Due to increasing cases of fraud – Austria calls for stricter crypto regulation
The financial regulator of the Alpine republic sees the current hype around cryptocurrencies as a great danger for investors.
The Austrian Financial Market Authority (FMA) has found that investment fraud is now largely carried out with cryptocurrencies, prompting the authority to call for „stricter regulation“ of them.
As revealed in a report by Bloomberg yesterday (Friday), more than 60% of investment fraud cases reported to the FMA by „whistleblowers“ are related to crypto assets.
In the accompanying press release, the authority confirms that mainly social networks such as Facebook, WhatsApp, Telegram and TikTok are used as Bitcoin Loophole breeding grounds to lure investors into fraudulent projects.
Klaus Grubelnik, a spokesman for the FMA, therefore emphasises that a decisive reaction must follow, especially due to the current popularity of cryptocurrencies:
„We see a clear need for stricter regulation. Fake offers for shares and gold have always existed, but now the fraudsters are increasingly shifting to digital currencies because of the current hype.“
The increase in fraudulent crypto schemes in 2020 noted by the Austrian financial regulator goes hand in hand with a general increase in crypto fraud since the beginning of the Corona crisis.
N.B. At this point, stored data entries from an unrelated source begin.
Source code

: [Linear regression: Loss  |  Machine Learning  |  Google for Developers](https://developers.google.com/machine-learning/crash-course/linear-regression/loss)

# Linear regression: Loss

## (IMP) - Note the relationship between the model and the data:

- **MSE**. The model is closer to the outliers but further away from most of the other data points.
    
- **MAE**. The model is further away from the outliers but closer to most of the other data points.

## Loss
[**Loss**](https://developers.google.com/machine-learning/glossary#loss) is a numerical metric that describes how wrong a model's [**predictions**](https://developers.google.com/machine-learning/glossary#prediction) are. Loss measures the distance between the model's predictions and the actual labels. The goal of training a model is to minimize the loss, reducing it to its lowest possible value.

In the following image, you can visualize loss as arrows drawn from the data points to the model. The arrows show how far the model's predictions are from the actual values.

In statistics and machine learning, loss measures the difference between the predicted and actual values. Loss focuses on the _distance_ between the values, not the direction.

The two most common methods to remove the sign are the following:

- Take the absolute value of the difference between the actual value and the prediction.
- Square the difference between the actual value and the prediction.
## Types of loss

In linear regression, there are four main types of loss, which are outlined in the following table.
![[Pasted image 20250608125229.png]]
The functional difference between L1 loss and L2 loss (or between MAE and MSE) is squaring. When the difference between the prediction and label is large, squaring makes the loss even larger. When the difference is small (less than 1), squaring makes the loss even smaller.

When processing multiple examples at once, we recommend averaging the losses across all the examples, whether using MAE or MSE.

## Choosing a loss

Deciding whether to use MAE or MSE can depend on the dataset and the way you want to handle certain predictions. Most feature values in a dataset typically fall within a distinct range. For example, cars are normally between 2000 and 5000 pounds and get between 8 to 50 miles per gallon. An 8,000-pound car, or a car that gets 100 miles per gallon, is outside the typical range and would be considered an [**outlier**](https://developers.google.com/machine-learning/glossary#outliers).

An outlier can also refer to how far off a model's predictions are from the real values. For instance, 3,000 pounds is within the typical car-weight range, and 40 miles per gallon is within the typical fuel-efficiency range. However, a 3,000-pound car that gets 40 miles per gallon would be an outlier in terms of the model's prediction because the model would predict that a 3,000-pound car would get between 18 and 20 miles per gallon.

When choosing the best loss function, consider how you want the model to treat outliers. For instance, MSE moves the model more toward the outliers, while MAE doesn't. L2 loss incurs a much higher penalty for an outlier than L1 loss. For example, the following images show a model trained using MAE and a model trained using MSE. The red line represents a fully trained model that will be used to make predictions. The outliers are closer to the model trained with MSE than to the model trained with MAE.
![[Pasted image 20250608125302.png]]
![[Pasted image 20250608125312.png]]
However, the fact that the Alpine Republic would like to see stricter treatment of cryptocurrencies is not new
For example, Austria’s Finance Minister Hartwig Löger had already called for a common European crypto regulation in 2018 to combat its possible role in money laundering.
At the time of the demands at the time, a crypto snowball scheme that had defrauded its victims of more than 12,000 Bitcoin (BTC) was in the headlines, which makes the political backlash all the more understandable.
So although there are more and more illegitimate crypto projects in Austria, many reputable companies are making efforts to increase adoption of the asset class.
The Vienna Stock Exchange, for example, has already included several crypto-financial products in its listing, which means that the „conservative“ country is even far more progressive in terms of cryptocurrencies than the USA, which has not yet allowed a Bitcoin ETF.
Crypto payments are also slowly establishing themselves in Austria, with the major mobile operator A1 already allowing payments in the form of cryptocurrencies via its proprietary payment network since July 2020.
Meanwhile, the University of Vienna teamed up with the IOTA Foundation in November 2020 to further explore the use of blockchain technology.